PASSAGE TO READ:
___

# Ludlow Falls



## gulfvet (Apr 14, 2004)

Does anybody here know if there is any public access to the area around Ludlow Falls? And how about where Ludlow Creek hits the Stillwater? Any info would be appreciated, thanks!


----------



## Salmonid (Apr 14, 2004)

The whole area from Rt 48 East to the river mouth is privately owned. I know some folks who have caught a few smallies less then 12" above the falls but there is no public access anywhere on the stream. The trout club own/leases the stream from the falls to the mouth and are very aggressive towards trespassers. By boat, you could get to the mouth but it empties into the river in a large muddy bottom pool so wading isnt an option

Salmonid


----------



## WishinIwasFishin (Apr 5, 2005)

Am I correct to assume that wading in the creek is trespassing. Just checking. Could legally kayak as long as you don't anchor, correct?

I have driven up through Mertensia Springs several times. I'm always shocked that houses haven't been up yet. Beautiful area.


----------



## Mr. Smallie (Mar 25, 2005)

WishinIwasFishin said:


> Am I correct to assume that wading in the creek is trespassing. Just checking. Could legally kayak as long as you don't anchor, correct?


This has been discussed many, many times on here. I personally have never had a problem (and you know I spend a lot of time on our local rivers).

Technically, you would be trespassing on somebody's land if you waded the creek, but there shouldn't be a problem with a yak, as long as you can float it. I guess if you had to pull through a riffle or your paddle hit the bottom, you would be trespassing, but who would say anything about that (or anchoring, for that matter)?

As Salmonid mentioned, I wouldn't press Mertensia Springs - the've got a lot of money tied up in their club and probably wouldn't be too fond of trespassers (although I've never seen anyone from there down by where Ludlow empties in the Stillwater).


----------



## WishinIwasFishin (Apr 5, 2005)

That's what figured. I've read it many times, but for some reason I wanted some assurance. Lol. I agree that the Mertensia people probably are pretty sensitive to visitors.

thanks.


----------

___

Collected data entries
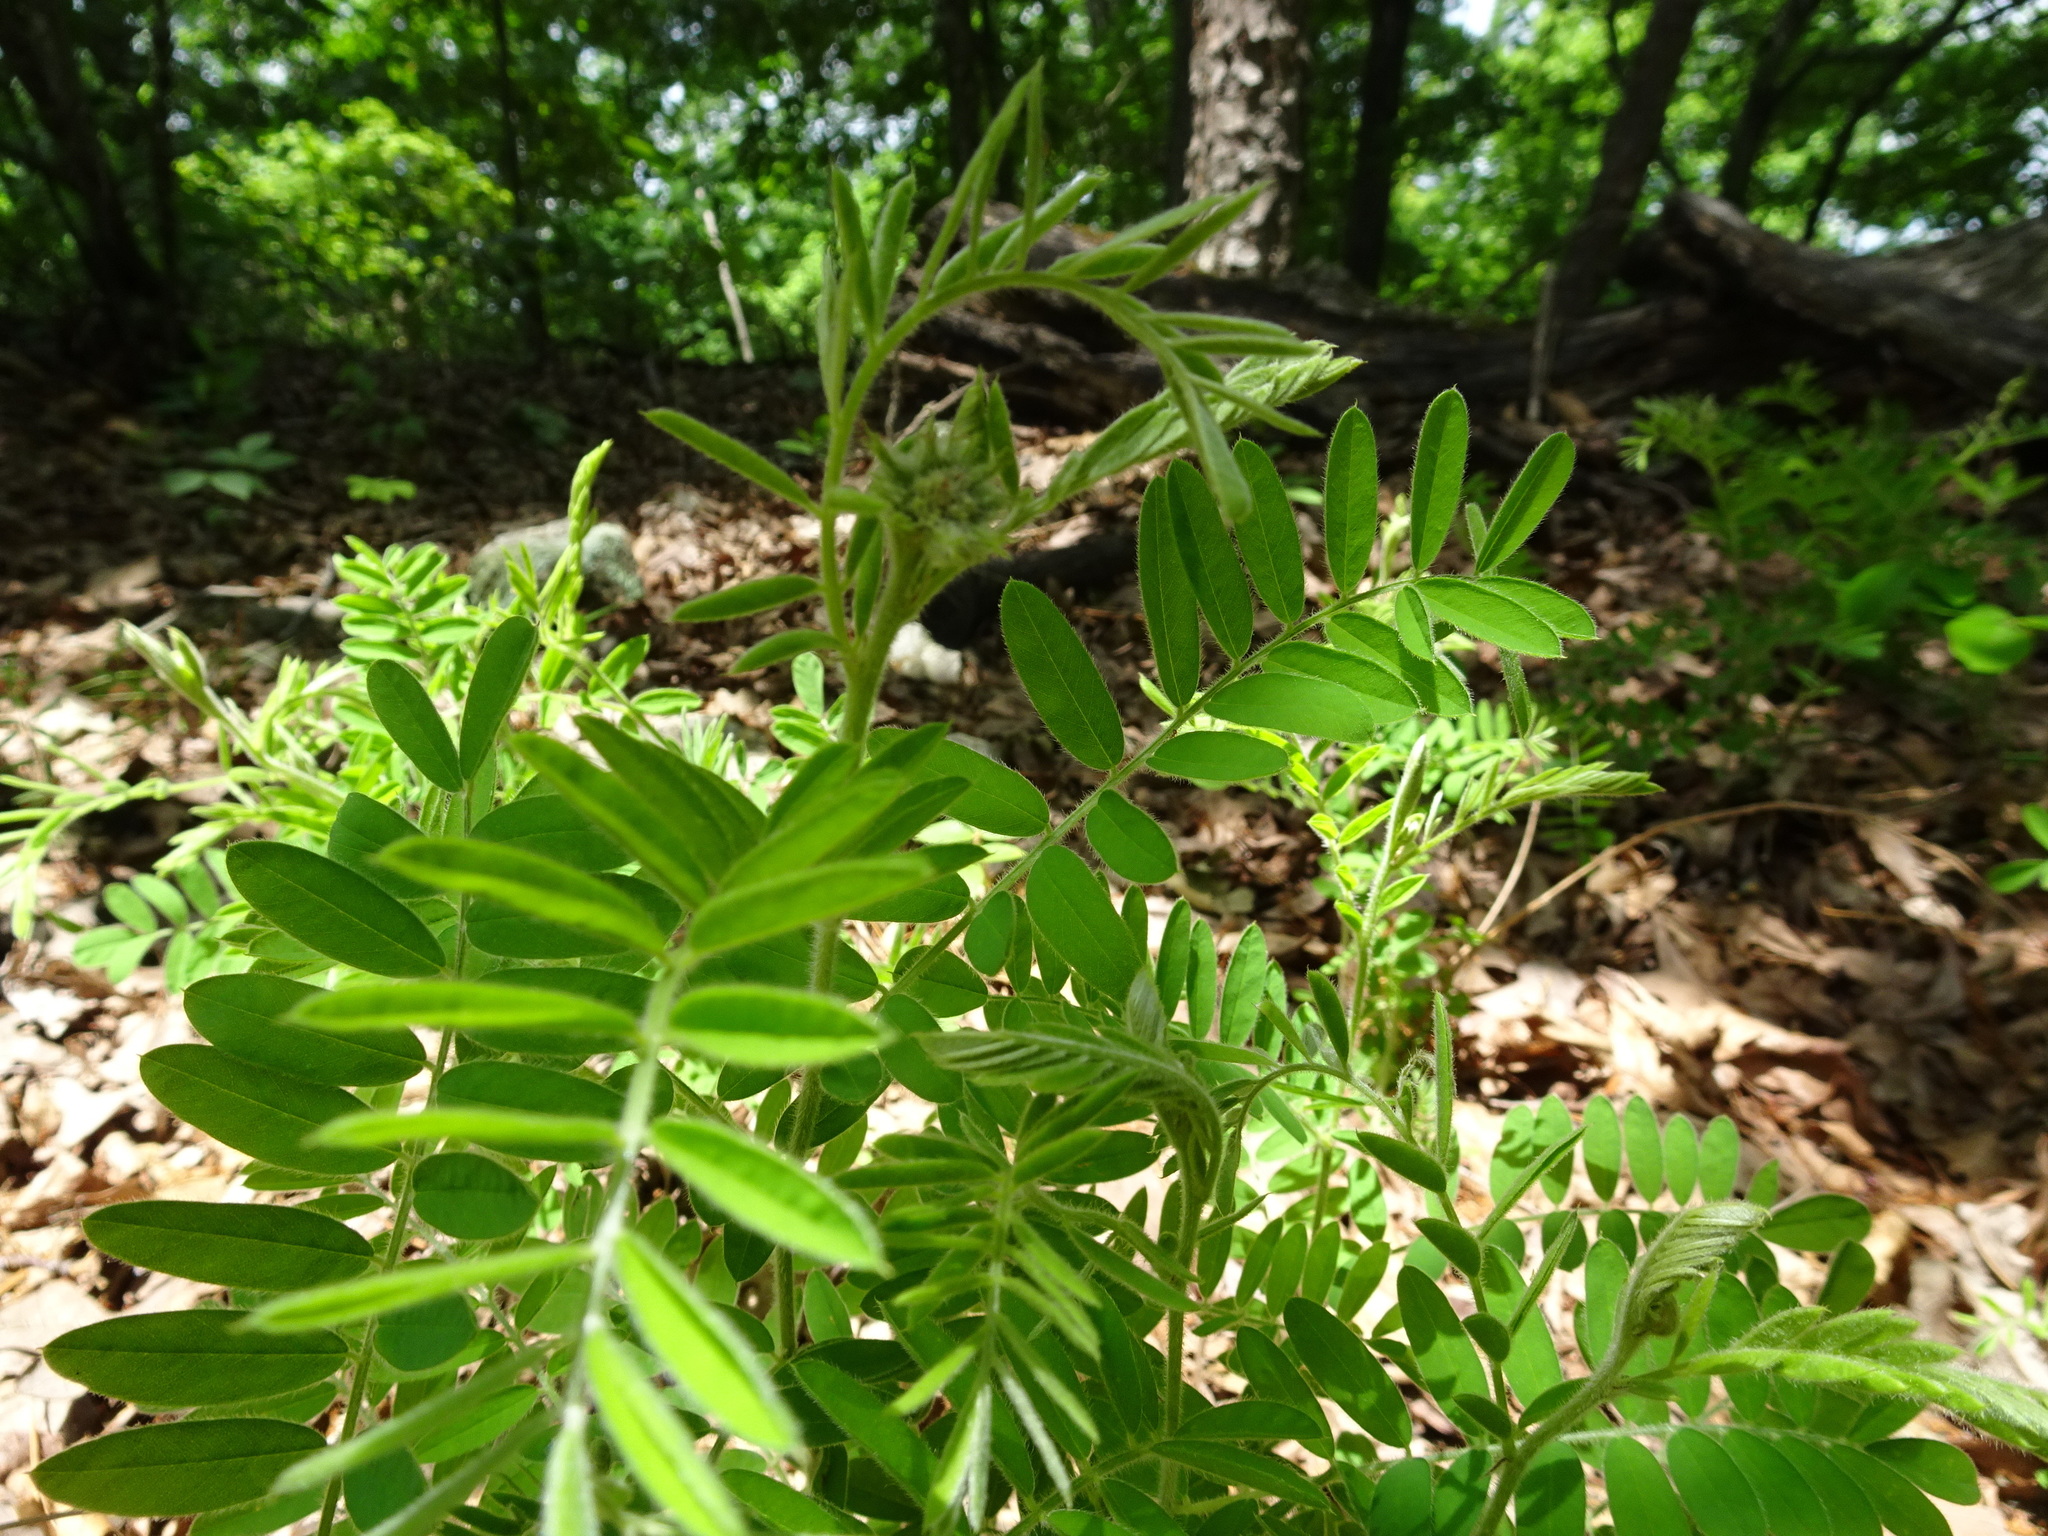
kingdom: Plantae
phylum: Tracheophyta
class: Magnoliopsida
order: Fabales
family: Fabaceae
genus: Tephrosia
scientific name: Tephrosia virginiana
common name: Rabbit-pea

___

WRITTEN INSTRUCTION:
Answer these questions about the Ludlow Falls thread:
1. Which stretch does Salmonid say is privately owned?
2. How does the trout club treat trespassers, according to Salmonid?
3. What two things does Mr. Smallie say would make a kayaker a trespasser?

CORRECT ANSWER:
1. The whole area from Rt 48 East to the river mouth.
2. It is very aggressive toward them.
3. Having to pull the kayak through a riffle, or having the paddle hit the bottom.